Alejandro’s heart dropped into his stomach. He reached into his pocket for his phone, but Rodrigo raised a hand, shaking his head.
“Go ahead, look at your phone. No signal. We brought a military-grade jammer in the truck,” Rodrigo said smoothly. “No calls. No GPS. No rescue.”
The two thugs stepped forward, drawing silenced pistols from beneath their jackets.
“You see, Alejandro, Valeria and my father realized something the moment you looked out that SUV window today,” Rodrigo whispered, his eyes narrowing into cold, reptilian slits. “They realized you would never let this go. If you live, the Villarreal wealth goes to these two little street rats. But if you and your tragic ex-wife happen to perish in a tragic, accidental fire in this lawless squatter settlement… well, the inheritance laws are very clear.”
Rodrigo pointed the crowbar directly at the blanket where the twins lay sleeping.
“Valeria becomes the grieving widow. She inherits everything. And these bastards disappear from the face of the earth, just like the trash they are.”

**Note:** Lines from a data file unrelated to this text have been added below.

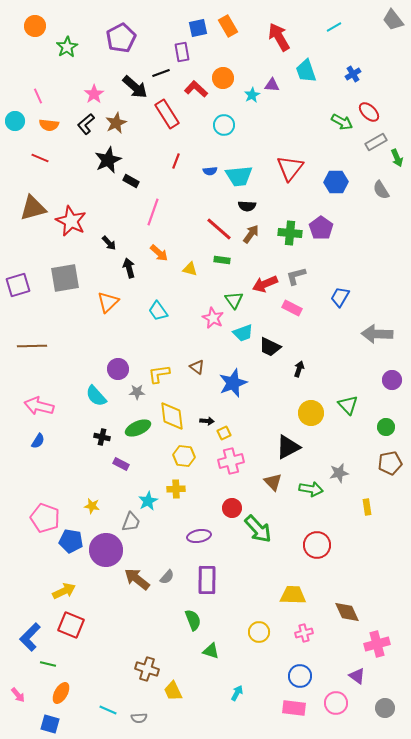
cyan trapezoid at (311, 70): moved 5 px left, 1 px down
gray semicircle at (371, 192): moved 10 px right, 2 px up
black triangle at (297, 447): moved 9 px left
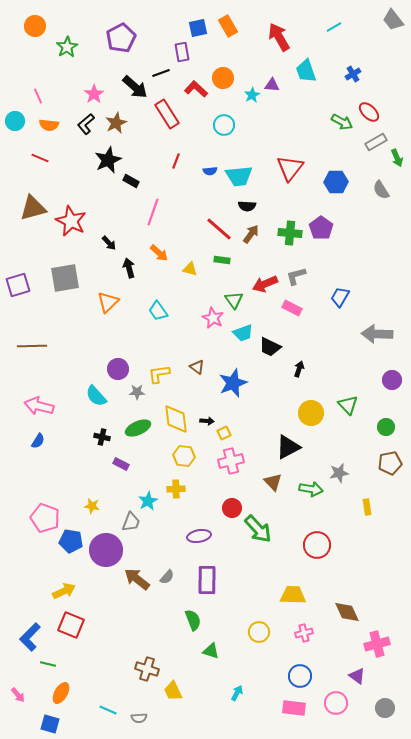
yellow diamond at (172, 416): moved 4 px right, 3 px down
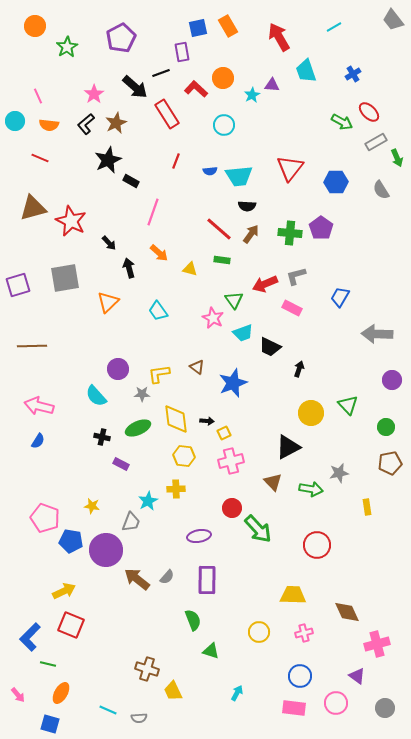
gray star at (137, 392): moved 5 px right, 2 px down
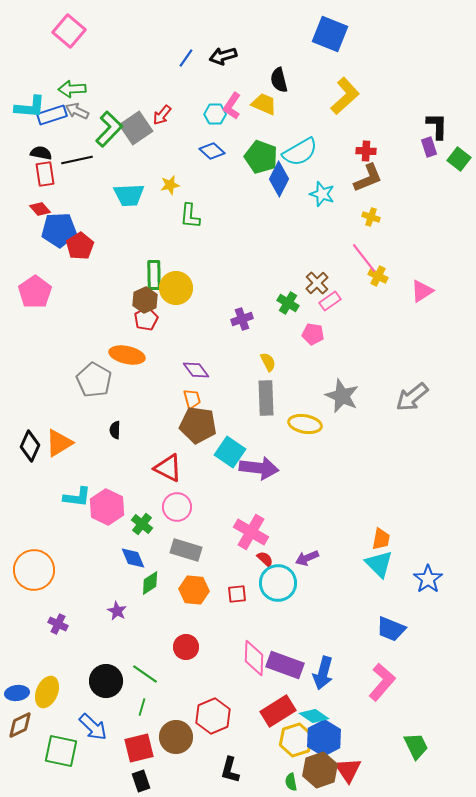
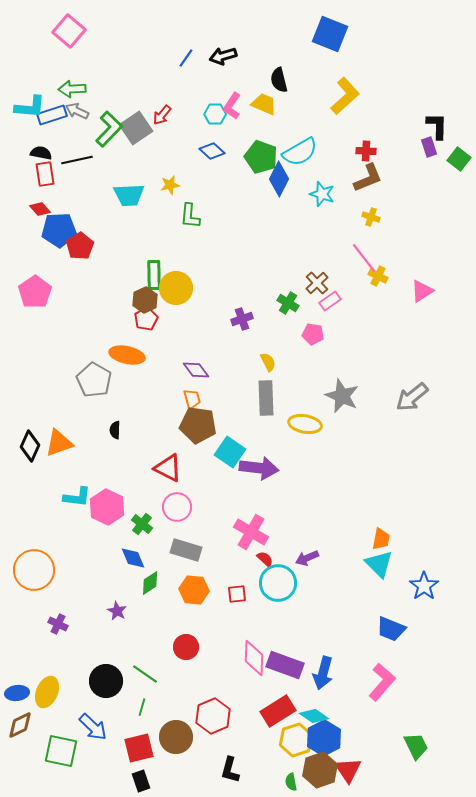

Alejandro felt the blood drain from his face as the two armed men raised their weapons, aiming directly at his chest and the fragile mosquito net behind him. He was completely unarmed, trapped in a dead zone, with the people he had wronged and the children he had just discovered standing right in the line of fire.
“Wait,” Carmen’s voice suddenly rang out from behind him, terrifyingly calm.
Both Alejandro and Rodrigo shifted their eyes to her. Carmen wasn’t looking at the guns. She was looking down at her battered raffia sack of garbage, her hand reaching deep into the tangled mess of crushed aluminum cans.
“You think I’ve been picking up trash for a year just to survive, Rodrigo?” Carmen said, a low, chilling tone entering her voice that Alejandro had never heard before.
As her hand emerged from the bag, she didn’t pull out a bottle or a can. Her fingers were wrapped around a heavy, military-grade remote detonator switch, its digital display glowing with a vibrant, ominous red light.
“I knew you’d come for us eventually,” Carmen whispered, looking directly into Rodrigo’s eyes. “Look under your truck.”